(Data to process Opens)

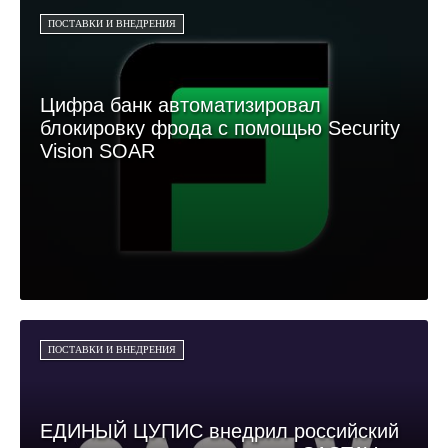
ПОСТАВКИ И ВНЕДРЕНИЯ
Цифра банк автоматизировал
блокировку фрода с помощью Security
Vision SOAR
ПОСТАВКИ И ВНЕДРЕНИЯ
ЕДИНЫЙ ЦУПИС внедрил российский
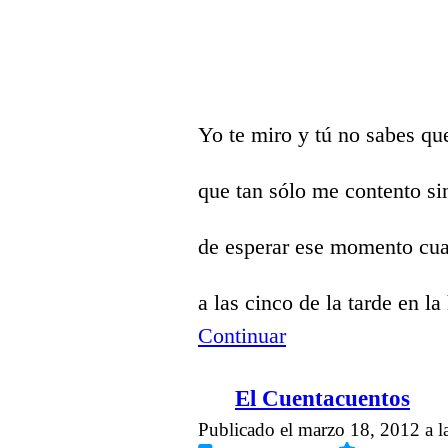
Yo te miro y tú no sabes qu
que tan sólo me contento sin
de esperar ese momento cua
a las cinco de la tarde en l
Continuar
El Cuentacuentos
Publicado el marzo 18, 2012 a 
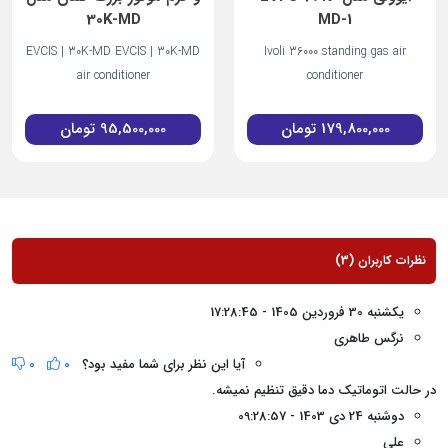
30K-MD
MD-1
EVCIS | 30K-MD EVCIS | 30K-MD
Ivoli 36000 standing gas air
air conditioner
conditioner
179,800,000
تومان
95,500,000
تومان
نظرات کاربران (3)
یکشنبه 30 فروردین 1405 - 17:28:45
نرگس طاهری
آیا این نظر برای شما مفید بود؟
0
0
در حالت اتوماتیک دما دقیق تنظیم نمیشه.
دوشنبه 24 دی 1403 - 09:28:57
علی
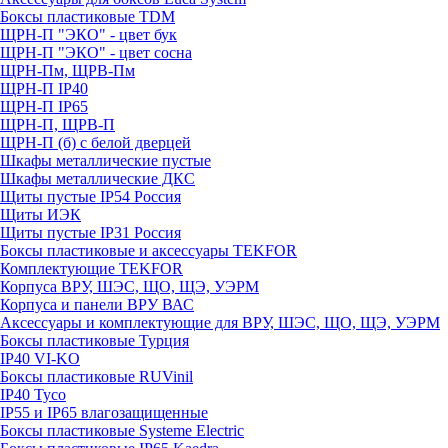
Боксы пластиковые TDM
ЩРН-П "ЭКО" - цвет бук
ЩРН-П "ЭКО" - цвет сосна
ЩРН-Пм, ЩРВ-Пм
ЩРН-П IP40
ЩРН-П IP65
ЩРН-П, ЩРВ-П
ЩРН-П (б) с белой дверцей
Шкафы металлические пустые
Шкафы металлические ДКС
Щиты пустые IP54 Россия
Щиты ИЭК
Щиты пустые IP31 Россия
Боксы пластиковые и аксессуары TEKFOR
Комплектующие TEKFOR
Корпуса ВРУ, ШЭС, ЩО, ЩЭ, УЭРМ
Корпуса и панели ВРУ ВАС
Аксессуары и комплектующие для ВРУ, ШЭС, ЩО, ЩЭ, УЭРМ
Боксы пластиковые Турция
IP40 VI-KO
Боксы пластиковые RUVinil
IP40 Тусо
IP55 и IP65 влагозащищенные
Боксы пластиковые Systeme Electric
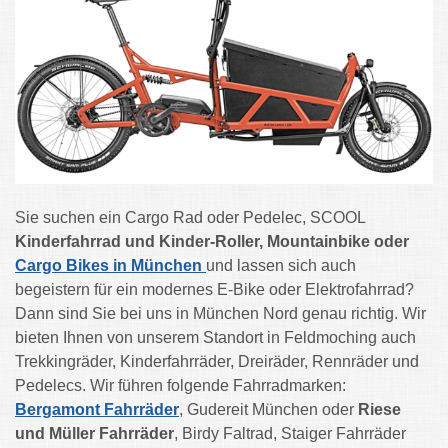
Sie suchen ein Cargo Rad oder Pedelec, SCOOL
Kinderfahrrad und Kinder-Roller,
Mountainbike oder
Cargo Bikes in München
und lassen sich auch
begeistern für ein modernes E-Bike oder Elektrofahrrad?
Dann sind Sie bei uns in München Nord genau richtig. Wir
bieten Ihnen von unserem Standort in Feldmoching auch
Trekkingräder, Kinderfahrräder, Dreiräder, Rennräder und
Pedelecs. Wir führen folgende Fahrradmarken:
Bergamont Fahrräder
, Gudereit München oder
Riese
und Müller Fahrräder
, Birdy Faltrad, Staiger Fahrräder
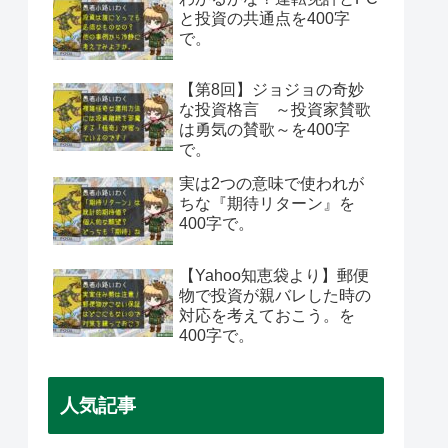
と投資の共通点を400字
で。
【第8回】ジョジョの奇妙
な投資格言 ～投資家賛歌
は勇気の賛歌～を400字
で。
実は2つの意味で使われが
ちな『期待リターン』を
400字で。
【Yahoo知恵袋より】郵便
物で投資が親バレした時の
対応を考えておこう。を
400字で。
人気記事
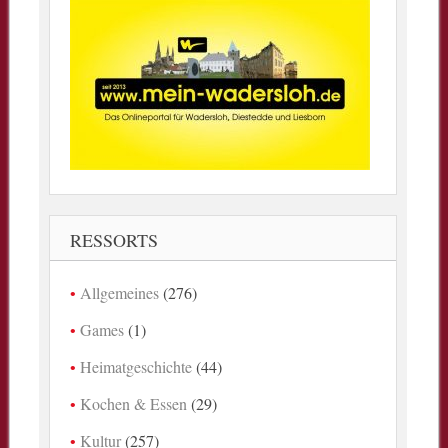
RESSORTS
Allgemeines
(276)
Games
(1)
Heimatgeschichte
(44)
Kochen & Essen
(29)
Kultur
(257)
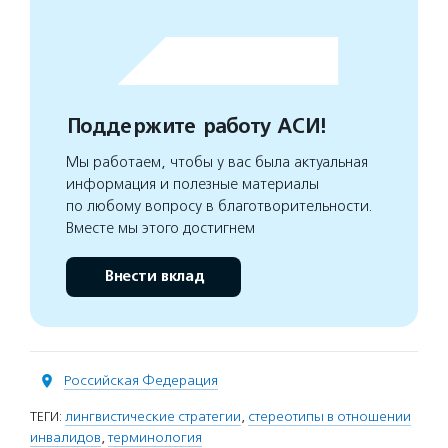
Поддержите работу АСИ!
Мы работаем, чтобы у вас была актуальная
информация и полезные материалы
по любому вопросу в благотворительности.
Вместе мы этого достигнем
Внести вклад
Российская Федерация
ТЕГИ:
лингвистические стратегии
,
стереотипы в отношении
инвалидов
,
терминология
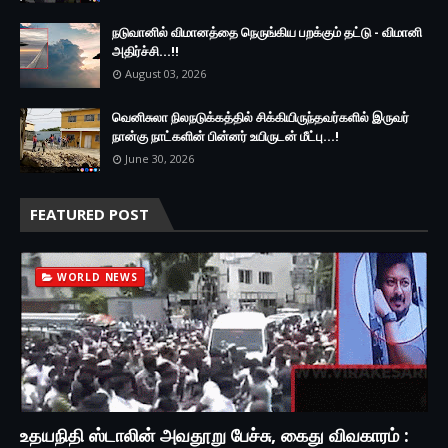
நடுவானில் விமானத்தை நெருங்கிய பறக்கும் தட்டு - விமானி
அதிர்ச்சி...!!
August 03, 2026
வெனிசுலா நிலநடுக்கத்தில் சிக்கியிருந்தவர்களில் இருவர்
நான்கு நாட்களின் பின்னர் உயிருடன் மீட்பு...!
June 30, 2026
FEATURED POST
WORLD NEWS
உதயநிதி ஸ்டாலின் அவதூறு பேச்சு, கைது விவகாரம் :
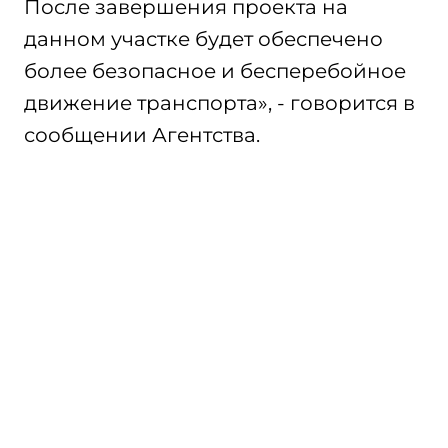
После завершения проекта на
данном участке будет обеспечено
более безопасное и бесперебойное
движение транспорта», - говорится в
сообщении Агентства.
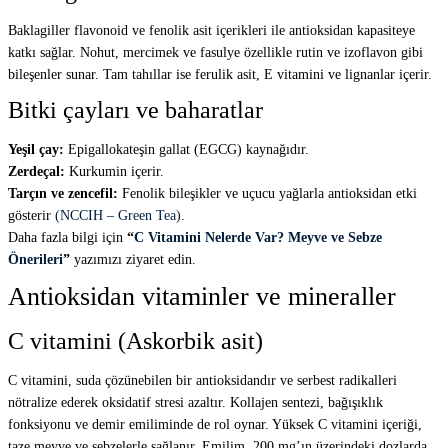
Baklagiller flavonoid ve fenolik asit içerikleri ile antioksidan kapasiteye
katkı sağlar. Nohut, mercimek ve fasulye özellikle rutin ve izoflavon gibi
bileşenler sunar. Tam tahıllar ise ferulik asit, E vitamini ve lignanlar içerir.
Bitki çayları ve baharatlar
Yeşil çay:
Epigallokateşin gallat (EGCG) kaynağıdır.
Zerdeçal:
Kurkumin içerir.
Tarçın ve zencefil:
Fenolik bileşikler ve uçucu yağlarla antioksidan etki
gösterir
(NCCIH – Green Tea)
.
Daha fazla bilgi için
“
C Vitamini Nelerde Var? Meyve ve Sebze
Önerileri
”
yazımızı ziyaret edin.
Antioksidan vitaminler ve mineraller
C vitamini (Askorbik asit)
C vitamini, suda çözünebilen bir antioksidandır ve serbest radikalleri
nötralize ederek oksidatif stresi azaltır. Kollajen sentezi, bağışıklık
fonksiyonu ve demir emiliminde de rol oynar. Yüksek C vitamini içeriği,
taze meyve ve sebzelerle sağlanır. Emilim, 200 mg’ın üzerindeki dozlarda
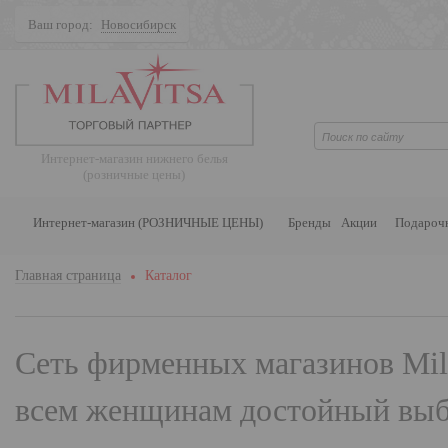
Ваш город:
Новосибирск
Поиск
Интернет-магазин нижнего белья
(розничные цены)
Интернет-магазин (РОЗНИЧНЫЕ ЦЕНЫ)
Бренды
Акции
Подароч
Главная страница
Каталог
Сеть фирменных магазинов
Mil
всем женщинам достойный выбо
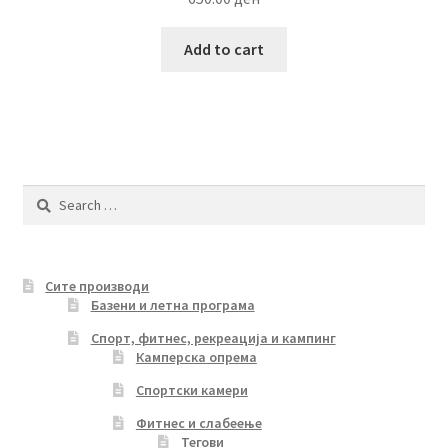
Add to cart
Search
for:
Сите производи
Базени и летна програма
Спорт, фитнес, рекреација и кампинг
Камперска опрема
Спортски камери
Фитнес и слабеење
Тегови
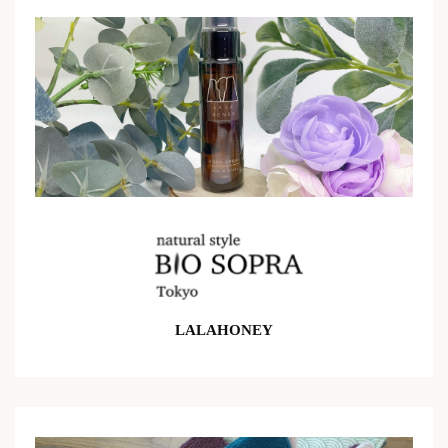
LALAHONEY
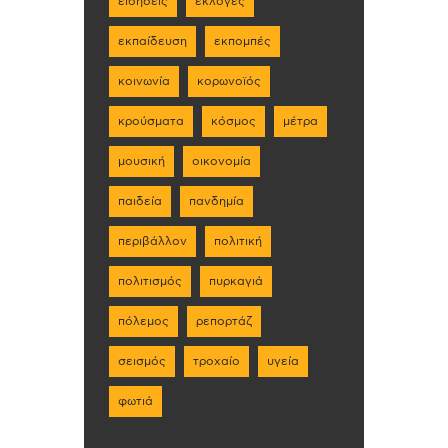
ειδήσεις
εκλογές
εκπαίδευση
εκπομπές
κοινωνία
κορωνοϊός
κρούσματα
κόσμος
μέτρα
μουσική
οικονομία
παιδεία
πανδημία
περιβάλλον
πολιτική
πολιτισμός
πυρκαγιά
πόλεμος
ρεπορτάζ
σεισμός
τροχαίο
υγεία
φωτιά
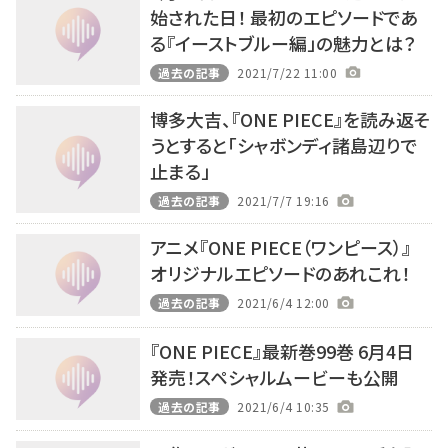
始された日！ 最初のエピソードであ
る『イーストブルー編」の魅力とは？
過去の記事
2021/7/22 11:00
博多大吉、『ONE PIECE』を読み返そ
うとすると「シャボンディ諸島辺りで
止まる」
過去の記事
2021/7/7 19:16
アニメ『ONE PIECE（ワンピース）』
オリジナルエピソードのあれこれ！
過去の記事
2021/6/4 12:00
『ONE PIECE』最新巻99巻 6月4日
発売！スペシャルムービーも公開
過去の記事
2021/6/4 10:35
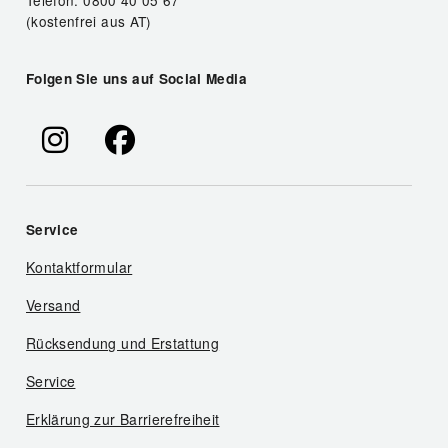
Telefon: 0800 40 05 67
(kostenfrei aus AT)
Folgen Sie uns auf Social Media
Service
Kontaktformular
Versand
Rücksendung und Erstattung
Service
Erklärung zur Barrierefreiheit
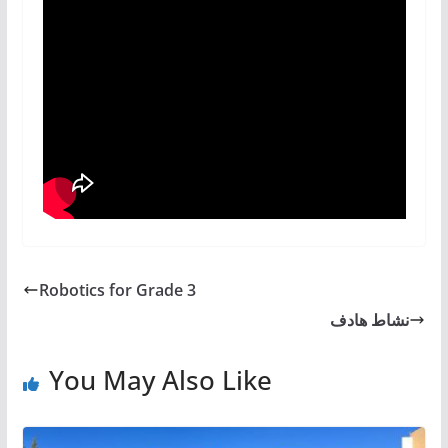
Robotics for Grade 3
نشاط ه‍ادف
You May Also Like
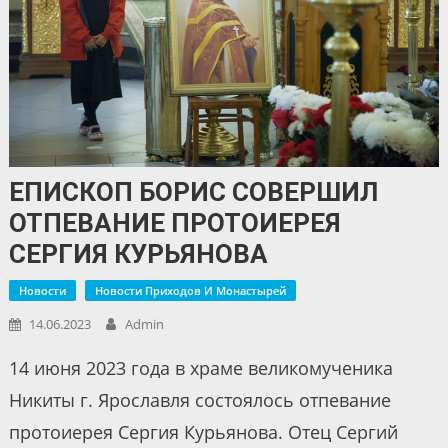
ЕПИСКОП БОРИС СОВЕРШИЛ
ОТПЕВАНИЕ ПРОТОИЕРЕЯ
СЕРГИЯ КУРЬЯНОВА
Новости
Новости Приходов И Монастырей
14.06.2023
Admin
14 июня 2023 года в храме великомученика
Никиты г. Ярославля состоялось отпевание
протоиерея Сергия Курьянова. Отец Сергий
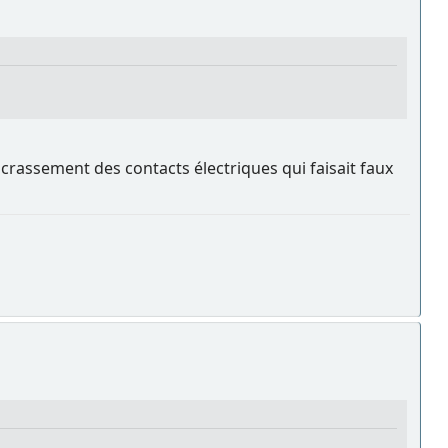
crassement des contacts électriques qui faisait faux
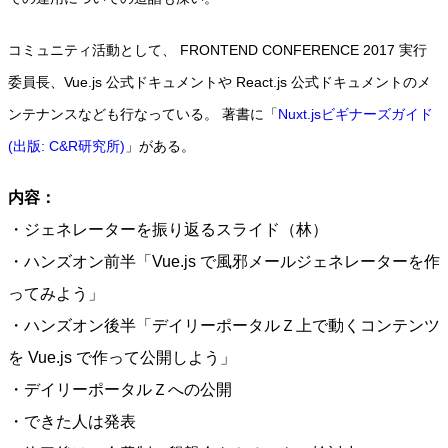
コミュニティ活動として、 FRONTEND CONFERENCE 2017 実行
委員長、Vue.js 公式ドキュメントや React.js 公式ドキュメントのメ
ンテナンスなども行なっている。 著書に「
Nuxt.jsビギナーズガイド
(出版: C&R研究所)
」がある。
内容：
・ジェネレーターを振り返るスライド（林）
・ハンズオン前半「Vue.js で風邪メールジェネレーターを作
ってみよう」
・ハンズオン後半「デイリーポータルＺ上で動くコンテンツ
を Vue.js で作って公開しよう」
・デイリーポータルＺへの公開
・できた人は発表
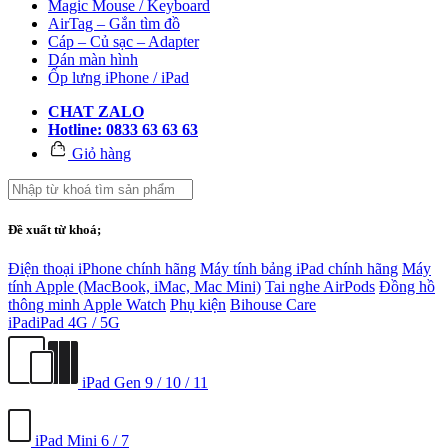
Magic Mouse / Keyboard
AirTag – Gắn tìm đồ
Cáp – Củ sạc – Adapter
Dán màn hình
Ốp lưng iPhone / iPad
CHAT ZALO
Hotline: 0833 63 63 63
Giỏ hàng
Đề xuất từ khoá;
Điện thoại iPhone chính hãng
Máy tính bảng iPad chính hãng
Máy
tính Apple (MacBook, iMac, Mac Mini)
Tai nghe AirPods
Đồng hồ
thông minh Apple Watch
Phụ kiện
Bihouse Care
iPad
iPad 4G / 5G
iPad Gen 9 / 10 / 11
iPad Mini 6 / 7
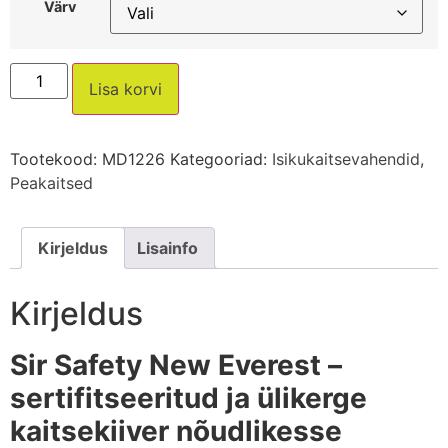
Värv
Lisa korvi
Tootekood:
MD1226
Kategooriad:
Isikukaitsevahendid
,
Peakaitsed
Kirjeldus
Lisainfo
Kirjeldus
Sir Safety New Everest –
sertifitseeritud ja ülikerge
kaitsekiiver nõudlikesse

(Data to process Closes)

Description of the task: In the records above, some lines hold the word "Шкафы"; copy each such line.

Written answer:
Шкафы металлические пустые
Шкафы металлические ДКС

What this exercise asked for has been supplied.